Ток струился и вытекал. Внизу все напрягалось и твердело, а вверху, там, где близ захлестнутой умилением глотки порывами билась вновь обретенная нежность, все таяло, мерцало и испускало лучи. Что за чертовщина, подумал он о себе зло и досадливо, что за дьявольщина, ты что, мужик, что тебя развезло, что ты как пьяный, как школьник за гаражами! Но он не тело обнимал под собой – живую, теплую, страдающую душу.
Единственную.
– Единственная, – странно, умалишенно выдышал он в теплое женское ухо, подвернувшееся под его дрожащие губы.
Они оба подались друг к другу. Женщина забилась под ним. Он подхватил ее ритм. Он становился попеременно то тяжелым, то бестелесным; то огненным, то ледяным; его бросало из огня да в полымя, он становился то зверем, то человеком, то ветром, то птицей, и вдруг, сам не понимая как, обратился в крохотную частицу плоти – в себя самого, ставшего невидимым быстрым мальком, плывущим к алой, набухшей счастьем и жизнью икре. «Я уже на крючке, я в плену, мне не выбраться», – подумал он сам о себе остатками мыслей. Они оба бились и вились вьюном, обвивали друг друга. Пальцы становились ртами, рты – срамными губами. Они видели сердцами и молились потрохами.
Одно мгновенье. Миг вдоха; миг выдоха.
Обняться еще крепче – и, крича от радости, выйти вон друг из друга, как ветер выходит из туч, насквозь пронзая распятую внизу черную, гиблую, мокрую землю.

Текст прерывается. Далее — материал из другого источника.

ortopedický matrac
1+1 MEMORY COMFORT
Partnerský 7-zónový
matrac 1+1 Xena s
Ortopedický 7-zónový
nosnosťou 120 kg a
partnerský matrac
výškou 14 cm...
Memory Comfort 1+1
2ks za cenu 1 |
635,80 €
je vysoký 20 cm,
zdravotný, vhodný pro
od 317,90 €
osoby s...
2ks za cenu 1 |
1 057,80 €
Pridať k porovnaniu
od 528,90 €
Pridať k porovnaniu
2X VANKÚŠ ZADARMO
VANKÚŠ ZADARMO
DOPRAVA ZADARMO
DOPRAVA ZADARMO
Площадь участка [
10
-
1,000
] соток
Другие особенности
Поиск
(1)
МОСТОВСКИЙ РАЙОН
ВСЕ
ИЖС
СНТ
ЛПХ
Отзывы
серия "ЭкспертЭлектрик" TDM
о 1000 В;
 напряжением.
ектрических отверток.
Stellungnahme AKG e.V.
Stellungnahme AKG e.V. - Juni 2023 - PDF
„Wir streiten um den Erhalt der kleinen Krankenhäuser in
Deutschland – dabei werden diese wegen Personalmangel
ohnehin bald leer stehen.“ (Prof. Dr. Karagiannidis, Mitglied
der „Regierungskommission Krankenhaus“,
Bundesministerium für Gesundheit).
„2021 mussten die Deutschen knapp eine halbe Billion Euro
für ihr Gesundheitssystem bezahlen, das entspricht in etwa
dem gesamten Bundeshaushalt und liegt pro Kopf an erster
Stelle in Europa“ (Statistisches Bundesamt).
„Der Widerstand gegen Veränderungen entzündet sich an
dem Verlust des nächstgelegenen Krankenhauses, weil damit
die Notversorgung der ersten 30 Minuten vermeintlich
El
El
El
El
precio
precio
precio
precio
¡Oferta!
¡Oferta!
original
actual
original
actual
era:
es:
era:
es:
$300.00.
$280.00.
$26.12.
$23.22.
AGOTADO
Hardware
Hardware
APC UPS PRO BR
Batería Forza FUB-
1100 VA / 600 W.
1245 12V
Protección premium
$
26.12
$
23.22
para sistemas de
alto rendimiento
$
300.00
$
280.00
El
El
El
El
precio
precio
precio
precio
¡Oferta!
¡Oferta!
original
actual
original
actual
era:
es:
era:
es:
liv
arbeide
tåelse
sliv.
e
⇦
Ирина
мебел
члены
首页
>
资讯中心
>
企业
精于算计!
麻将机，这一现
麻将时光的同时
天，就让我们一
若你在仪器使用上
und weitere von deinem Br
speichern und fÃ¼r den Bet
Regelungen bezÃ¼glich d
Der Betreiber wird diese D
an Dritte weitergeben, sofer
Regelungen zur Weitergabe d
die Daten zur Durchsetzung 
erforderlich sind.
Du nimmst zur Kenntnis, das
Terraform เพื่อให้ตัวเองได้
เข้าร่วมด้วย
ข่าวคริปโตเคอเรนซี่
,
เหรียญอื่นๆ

Ты помнишь, как все было дальше?
Мужчина скатился с тебя. Встал, кряхтя. Долго обтирал ладонями, подолом рубахи окровавленный штык. Застегнул пуговицы; тем же крепким узлом завязал рубаху на животе.
– Ну что? Понравилось?
Голос ножом разрезал тайну. Тайны больше не было.
Руди слепо уставилась в стену. Грязь на стене складывалась в неведомые узоры: потеки и сопли сырости, осыпавшийся кирпич, рисунки мелом, следы тараканов, волокна паутины, процарапанные железом непристойные надписи.
И надо всем великолепием канувшего в небытие людского орнамента, нелепой вязи бытия, горело, написанное подсохшей коричневой кровью:
DUM SPIRO SPERO
Мужчина не знал латыни. Руди тем более.
Руди протянула руку и потерла кончиком пальца кровавые иероглифы.
– Что трешь? – спросил мужчина, уже стоя у выбитой двери. – Стереть хочешь? Силенок мало у тебя.
Мужчина поглядел на ее рюкзак.
«Сейчас отнимет. Заберет. И провалится. Навсегда».
Он перехватил ее взгляд и усмехнулся колючими, в рыжей щетине, губами. Пригладил волосы. Красные водоросли на волосатых руках гадко шевелились.
В дыру, прежде бывшую дверью, врывался свежий ночной ветер. Холодало. Надвигалась осень. А за ней во весь рост вставала зима, потрясая ледяными ветвями, набухшими вьюгой тучами.
Мужчина сделал шаг за порог, последний шаг, и Руди не сказала ему в спину ничего; ни слова.
Огонь. Как хорошо смотреть в огонь.
Она крепче обняла колени. Наблюдала, как гас костер. Осталось совсем немного жизни пламени. Может, полчаса; может, еще меньше. Тихая ночь, холодная осень. Скоро придет зима и все заметет. И живых, и мертвых; и боль, и радость.
Ей почему-то не хотелось спать здесь, с этими людьми. И не хотелось спать вообще. Она потрогала ногой рюкзак: ровно половина еды у нее осталась, а может, и того меньше. Задрала голову и обвела взглядом мрачный строй пустых домов.
Там холодно, а здесь огонь. И там, в домах, может таиться враг.
Руди глубоко вздохнула. Говорили, что сейчас нельзя глубоко дышать – вдохнешь отраву, быстрей умрешь. Люди умирали, кто плача и крича, кто безропотно и молча; она, идя по дорогам, видела, как корчились под кустами, царапали железо моста обреченные. Она часто думала о себе: вот я тоже скоро умру. Но ее тело, хоть и отощавшее, было еще сильно молодостью и жестким, жестоким сопротивлением гибели.